Claude leur raconte, par le détail, toutes ces dernières années, les allers retours à l'hôpital, les maladies qui se succèdent, comment elle a signé une décharge, à la fin, pour qu'il termine ses jours chez lui, son souhait depuis toujours, ne pas finir à l'hôpital. Elle parle des enfants. La dépression du fils après que sa femme était partie brutalement, lui laissant les petits ; Constance comprend mieux, tout à coup, pourquoi Claude a toujours été distante avec la cousine, sa nièce, qui en avait fait autant, bien avant ; maintenant ça va, il a refait sa vie, une nouvelle femme, toute jeune, bien gentille et dévouée. La fille ainée, celle de son âge, toujours dans la région parisienne, dans les assurances ; une bonne fille, proche de sa mère, et elle a gardé sa religion, elle dit toujours sa messe même si elle est loin et peut rarement venir le dimanche. Marcel a été enterré à la petite chapelle, pas la grande, il y a une espèce de scission, à la grande ils se sont fait embobiner, un truc bizarre, une histoire de croix, heureusement ça s'est arrêté à temps, mais il y a des séquelles, on n'oublie pas comme ça. Depuis, la petite chapelle est toujours pleine le dimanche, il y a des chants, c'est superbe. À la ferme, c'est dur, même si elle suit de loin maintenant, les vaches, ils ont dû abandonner, les laitières c'était devenu trop compliqué, et les récoltes, c'est selon les années. Enfin, elle, maintenant, sa petite retraite lui suffit, c'est plus pour les enfants qu'elle se tracasse, sa fille plus jeune qui est au bourg avec son mari, si jamais l'usine ferme, c'est la catastrophe.

 

-       Mais je parle, je parle, et je vous ai rien offert ! Un café, ou un petit verre, je crois que j'ai une bouteille au frigo, que j'ai ouverte hier soir avec les enfants, ça vous dit…

-       Oh, tu sais, on n'a besoin de rien… Ce que tu as, un petit verre alors, ça te dit, Paul ? Mais léger, tu sais, on reprend la route après…

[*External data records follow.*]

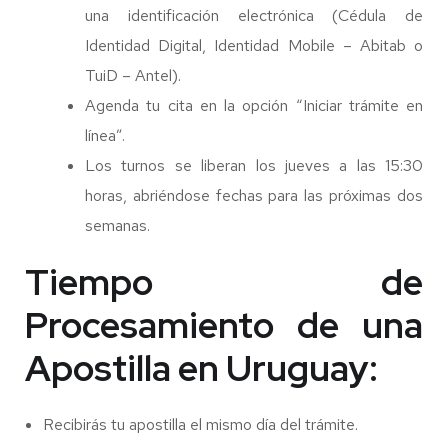
una identificación electrónica (Cédula de
Identidad Digital, Identidad Mobile – Abitab o
TuiD – Antel).
Agenda tu cita en la opción “Iniciar trámite en
línea”.
Los turnos se liberan los jueves a las 15:30
horas, abriéndose fechas para las próximas dos
semanas.
Tiempo de
Procesamiento de una
Apostilla en Uruguay:
Recibirás tu apostilla el mismo día del trámite.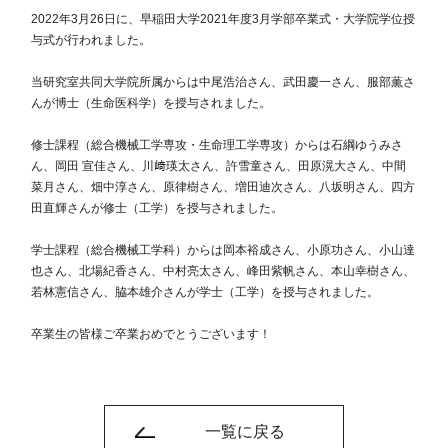
2022年3月26日に、早稲田大学2021年度3月学部卒業式・大学院学位授
与式が行われました。
当研究室共同大学院所属からは中尾浩治さん、武田慶一さん、服部薫さ
んが博士（生命医科学）を授与されました。
修士課程（総合機械工学専攻・生命理工学専攻）からは石綱ゆうみさ
ん、岡田 宣佳さん、川﨑瑛太さん、許雪童さん、田原滉大さん、中間
菜月さん、畑中淳さん、原律樹さん、増田迪次さん、八坂明さん、四方
田直輝さんが修士（工学）を授与されました。
学士課程（総合機械工学科）からは岡本裕成さん、小原功さん、小山達
也さん、北場紀香さん、中村亮太さん、峰田紫帆さん、本山幸樹さん、
若林憲信さん、脇本雄介さんが学士（工学）を授与されました。
卒業生の皆様ご卒業おめでとうございます！
一覧に戻る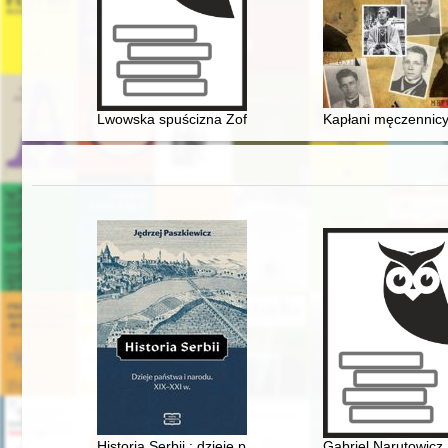
Lwowska spuścizna Zofii Romanowiczówny (1842-1935)
Kapłani męczennic
Historia Serbii : dzieje państwa i narodu : XIX-XXI w
Gabriel Narutowicz :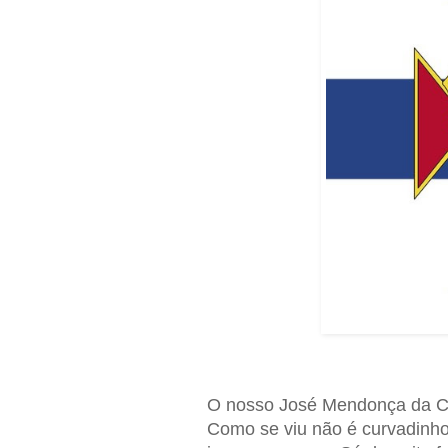
O nosso José Mendonça da Cru
Como se viu não é curvadinh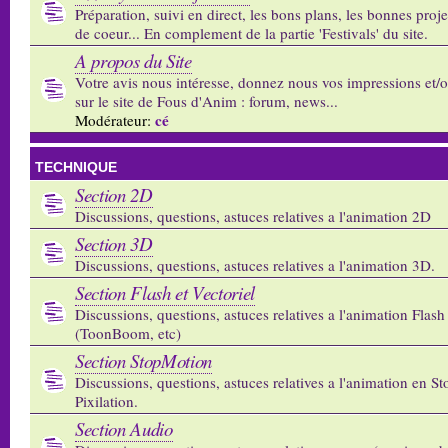
Préparation, suivi en direct, les bons plans, les bonnes proj
de coeur... En complement de la partie 'Festivals' du site.
A propos du Site
Votre avis nous intéresse, donnez nous vos impressions et/
sur le site de Fous d'Anim : forum, news...
cé
Modérateur:
TECHNIQUE
Section 2D
Discussions, questions, astuces relatives a l'animation 2D
Section 3D
Discussions, questions, astuces relatives a l'animation 3D.
Section Flash et Vectoriel
Discussions, questions, astuces relatives a l'animation Flash 
(ToonBoom, etc)
Section StopMotion
Discussions, questions, astuces relatives a l'animation en S
Pixilation.
Section Audio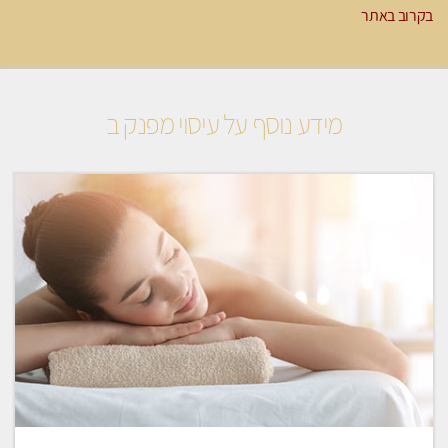
בקרוב באתר
מידע נוסף על עיסוי מפנק ב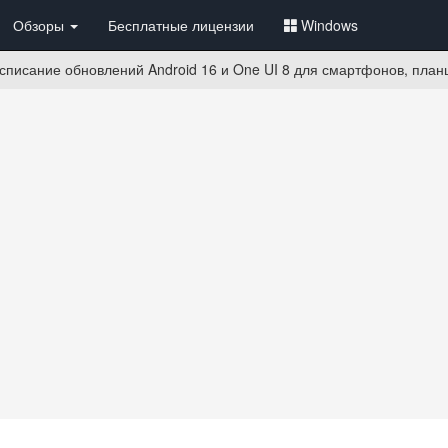
Обзоры
Бесплатные лицензии
Windows
писание обновлений Android 16 и One UI 8 для смартфонов, план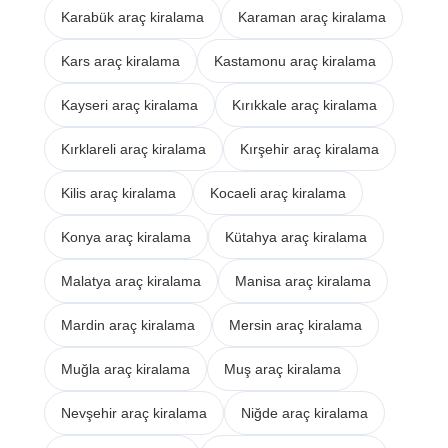
Karabük araç kiralama
Karaman araç kiralama
Kars araç kiralama
Kastamonu araç kiralama
Kayseri araç kiralama
Kırıkkale araç kiralama
Kırklareli araç kiralama
Kırşehir araç kiralama
Kilis araç kiralama
Kocaeli araç kiralama
Konya araç kiralama
Kütahya araç kiralama
Malatya araç kiralama
Manisa araç kiralama
Mardin araç kiralama
Mersin araç kiralama
Muğla araç kiralama
Muş araç kiralama
Nevşehir araç kiralama
Niğde araç kiralama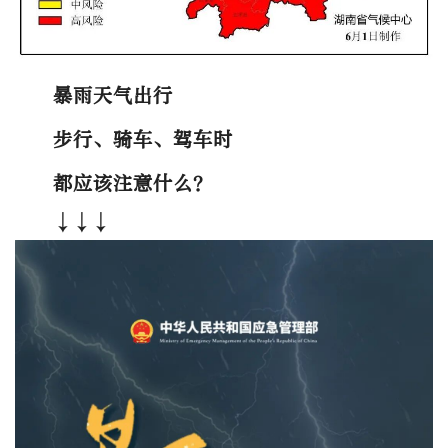
暴雨天气出行
步行、骑车、驾车时
都应该注意什么？
↓↓↓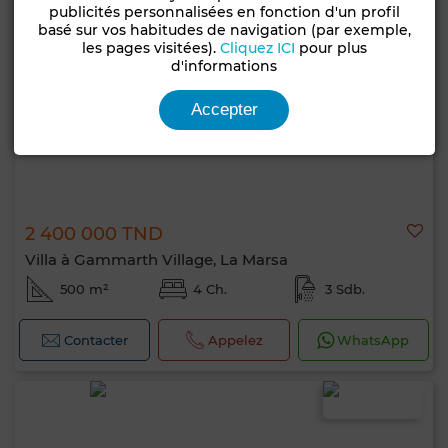
publicités personnalisées en fonction d'un profil
basé sur vos habitudes de navigation (par exemple,
les pages visitées).
Cliquez ICI
pour plus
d'informations
Accepter
2 400 000 TND
Villa à Gammarth Village, La Marsa
500 m²
4 Ch.
3 Sdb.
Contacter
Appelez
WhatsApp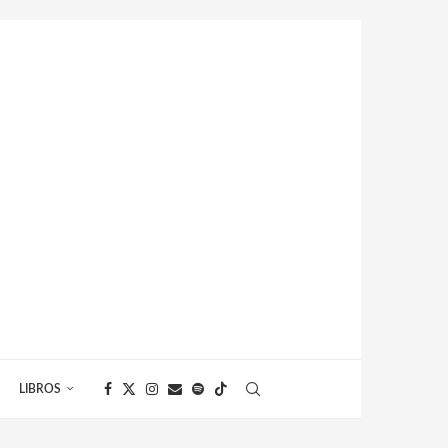
LIBROS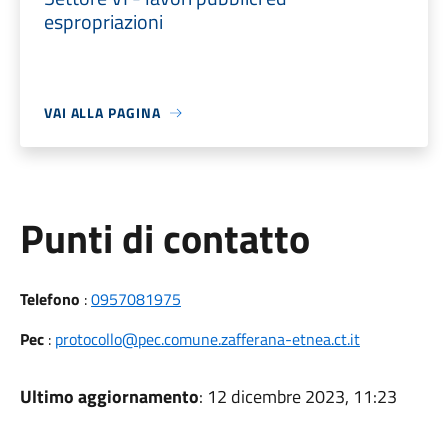
espropriazioni
VAI ALLA PAGINA
Punti di contatto
Telefono
:
0957081975
Pec
:
protocollo@pec.comune.zafferana-etnea.ct.it
Ultimo aggiornamento
: 12 dicembre 2023, 11:23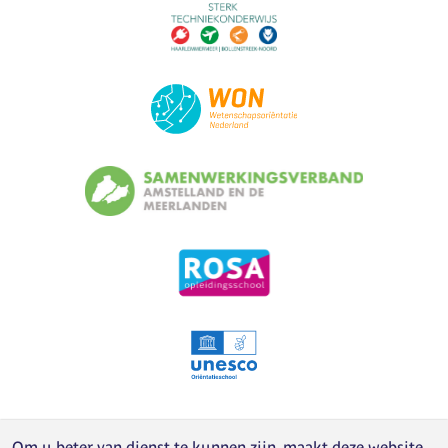
Om u beter van dienst te kunnen zijn, maakt deze website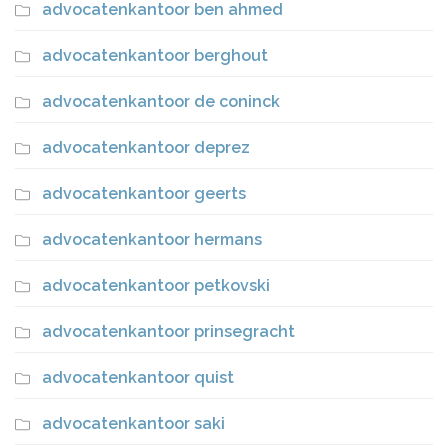
advocatenkantoor ben ahmed
advocatenkantoor berghout
advocatenkantoor de coninck
advocatenkantoor deprez
advocatenkantoor geerts
advocatenkantoor hermans
advocatenkantoor petkovski
advocatenkantoor prinsegracht
advocatenkantoor quist
advocatenkantoor saki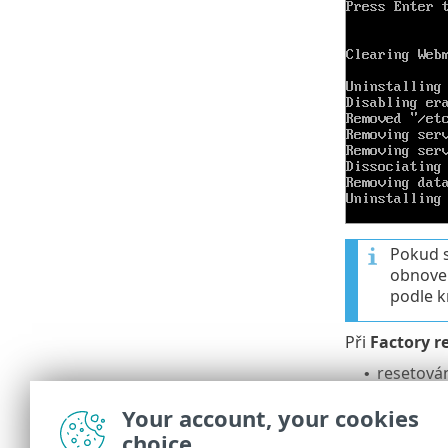
Pokud s
obnove
podle k
Při
Factory r
resetován
•
odstraně
•
Your account, your cookies
obnovení
•
choice
Po restartová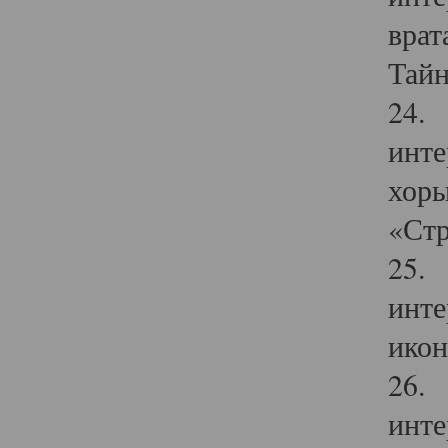
врат
Тайн
24. 
инте
хоры
«Стр
25. 
инте
икон
26. 
инте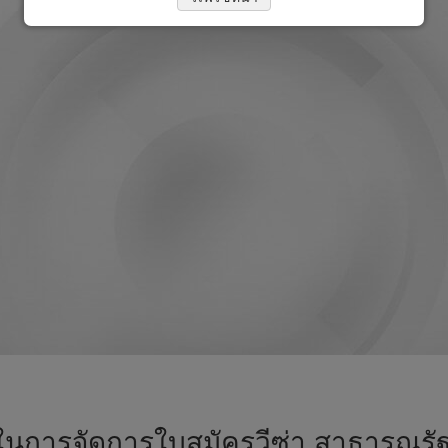
ในการจัดการใบสมัครวีซ่า สาธารณรัฐลัต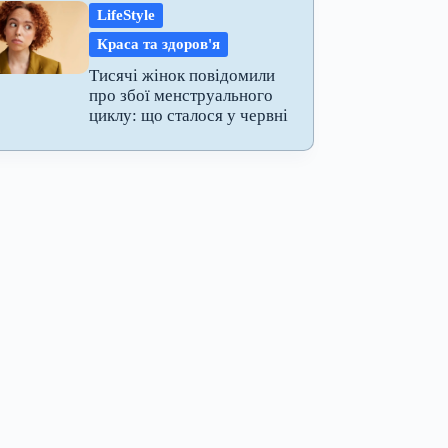
LifeStyle
Краса та здоров'я
Тисячі жінок повідомили
про збої менструального
циклу: що сталося у червні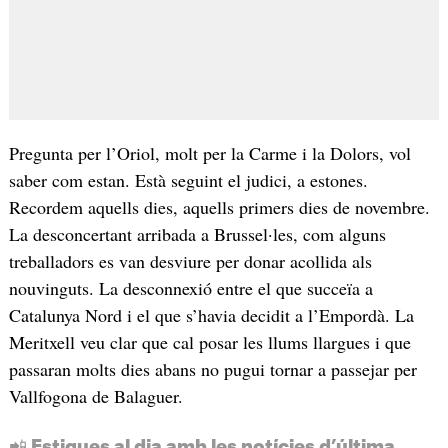
Pregunta per l’Oriol, molt per la Carme i la Dolors, vol
saber com estan. Està seguint el judici, a estones.
Recordem aquells dies, aquells primers dies de novembre.
La desconcertant arribada a Brussel·les, com alguns
treballadors es van desviure per donar acollida als
nouvinguts. La desconnexió entre el que succeïa a
Catalunya Nord i el que s’havia decidit a l’Empordà. La
Meritxell veu clar que cal posar les llums llargues i que
passaran molts dies abans no pugui tornar a passejar per
Vallfogona de Balaguer.
📲 Estigues al dia amb les notícies d’última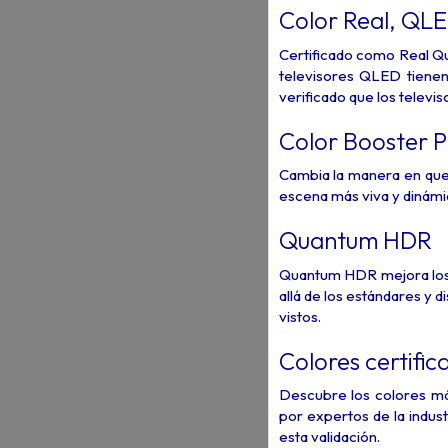
Color Real, QLE
Certificado como Real Qu
televisores QLED tienen 
verificado que los telev
Color Booster P
Cambia la manera en que 
escena más viva y dinámi
Quantum HDR
Quantum HDR mejora los d
allá de los estándares y 
vistos.
Colores certific
Descubre los colores má
por expertos de la indust
esta validación.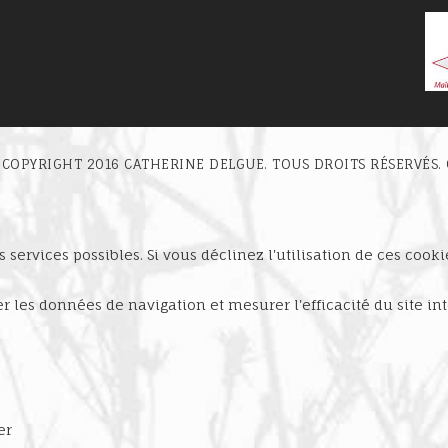
 COPYRIGHT 2016 CATHERINE DELGUE. TOUS DROITS RÉSERVÉS
 services possibles. Si vous déclinez l'utilisation de ces cook
ser les données de navigation et mesurer l'efficacité du site 
er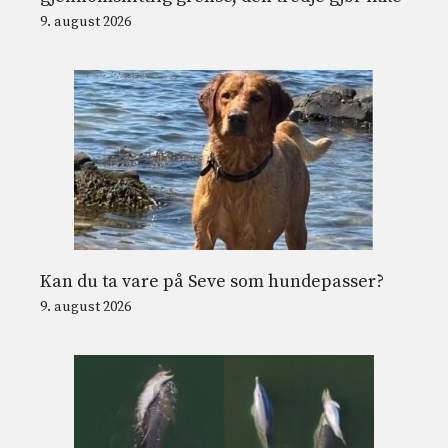
9. august 2026
Kan du ta vare på Seve som hundepasser?
9. august 2026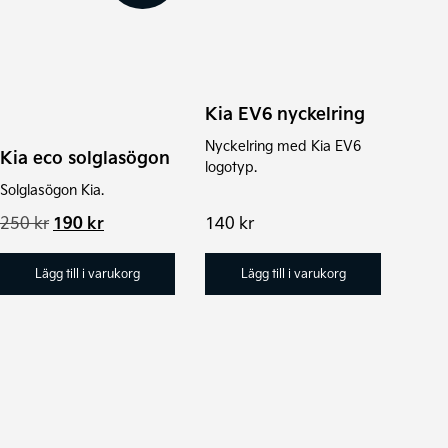
Kia EV6 nyckelring
Nyckelring med Kia EV6
Kia eco solglasögon
logotyp.
Solglasögon Kia.
Det
Det
250
kr
190
kr
140
kr
ursprungliga
nuvarande
priset
priset
Lägg till i varukorg
Lägg till i varukorg
var:
är:
250 kr.
190 kr.
Den
här
produkten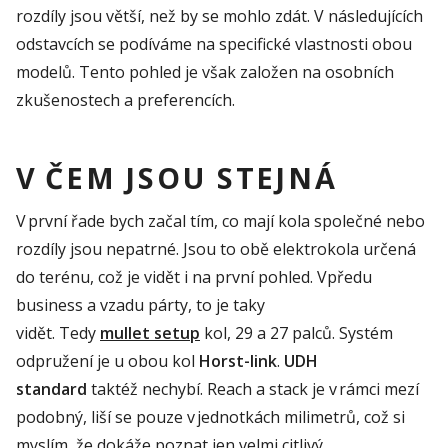
rozdíly
jsou větší, než by se mohlo zdát
. V následujících
odstavcích se podíváme na specifické vlastnosti obou
modelů
.
Tento pohled je však založen na osobních
zkušenostech a preferencích
.
V ČEM JSOU STEJNÁ
V první řade
bych začal tím, co mají kola společné nebo
rozdíly jsou nepatrné.
J
sou to obě elektrokola určená
do terénu, což je vidět i na první pohled.
V
předu
business a vzadu
párty
, to je taky
vidět.
Tedy
mullet
setup
kol, 29 a 27 palců.
Systém
odpružení je u obou kol
Horst-link
.
UDH
standard
taktéž nechybí.
Reach
a
stack
je v rámci mezí
podob
n
ý,
liší
se pouze v jednotkách milimetrů, což si
myslím, že dokáže poznat jen velmi citlivý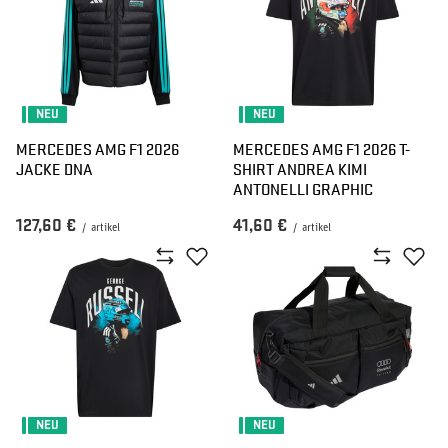
NEU
NEU
MERCEDES AMG F1 2026
MERCEDES AMG F1 2026 T-
JACKE DNA
SHIRT ANDREA KIMI
ANTONELLI GRAPHIC
127,60 €
41,60 €
/
artikel
/
artikel
NEU
NEU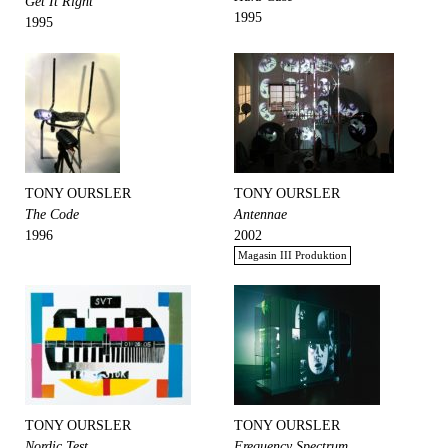
Get It Right
1995
1995
TONY OURSLER
TONY OURSLER
The Code
Antennae
1996
2002
Magasin III Produktion
TONY OURSLER
TONY OURSLER
Nordic Test
Frequency Spectrum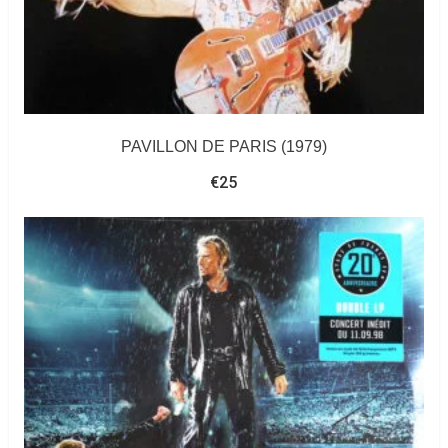
PAVILLON DE PARIS (1979)
€
25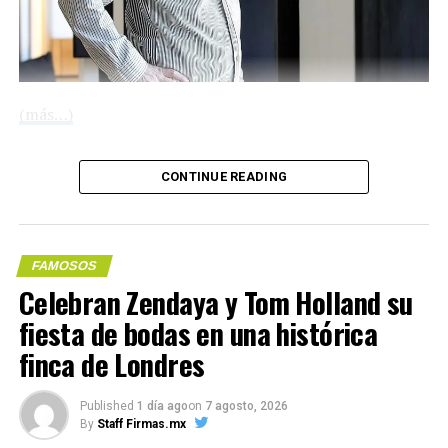
Alemania.
El video, de un minuto y siete segundos de duración,
termina con la frase “We Are Ready” (“Estamos listos”).
(más…)
Con información de EFE
CONTINUE READING
Compártelo:
Compártelo:
FAMOSOS
Celebran Zendaya y Tom Holland su
fiesta de bodas en una histórica
Me gusta esto:
finca de Londres
Published
1 día ago
on
7 agosto, 2026
By
Staff Firmas.mx
COMPARTE ESTA INFORMACIÓN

-       C'est du rosé, ça vous va ? Et je dois bien avoir un paquet de biscuits… Et toi, raconte, tu sais, tes parents, ils me manquent, depuis que ta mère est partie, j'ai moins de nouvelles.

 

C'est plus compliqué pour elle, Constance sent bien à la fois la proximité avec celle qu'elle connaissait mieux que ses tantes, quand elle était petite, et cet éloignement de vies qui se sont construites sur des codes différents. Que pourrait bien comprendre Claude à ce qu'ils font, leurs métiers "dans les livres", leurs soucis qui paraitraient bien dérisoires ici ? Elle parle plutôt de ses enfants, bien partis dans la vie, avec leur père ça se passe bien, même depuis le divorce, son fils est à l'étranger, depuis deux ans, c'est comme ça maintenant les jeunes ; sa fille attend un bébé, elle est encore jeune, mais elle ne voulait pas attendre, elle continuera sa carrière, ils parlent aussi de partir à l'étranger, ce sera moins bien pour le bébé, mais c'est la vie, elle ira les voir de temps en temps. Maintenant il va falloir qu'ils s'en aillent ; elle est vraiment contente d'être passée, d'avoir eu des nouvelles, de l'avoir vue, elle, Claude, en forme, mais ils ont de la route à faire, ils ne peuvent pas trop s'attarder. Paul remercie pour l'accueil, pour le verre. Ils reviendront, avec plaisir, il a tant à découvrir.

 

-       Quelle journée ! Il vaut mieux que tu me laisses conduire, toi, repose-toi un peu. Si tu me guides pour repartir d'ici, ça devrait aller, je devrais trouver la route après.

-       Je veux bien que tu conduises, quant à dormir pendant le trajet, je ne crois pas, avec le lot d'émotions d'aujourd'hui, je suis un peu énervée. Enfin, d'ici ce soir, ça devrait aller, la fatigue aidant je devrais m'écrouler, pas besoin de me bercer.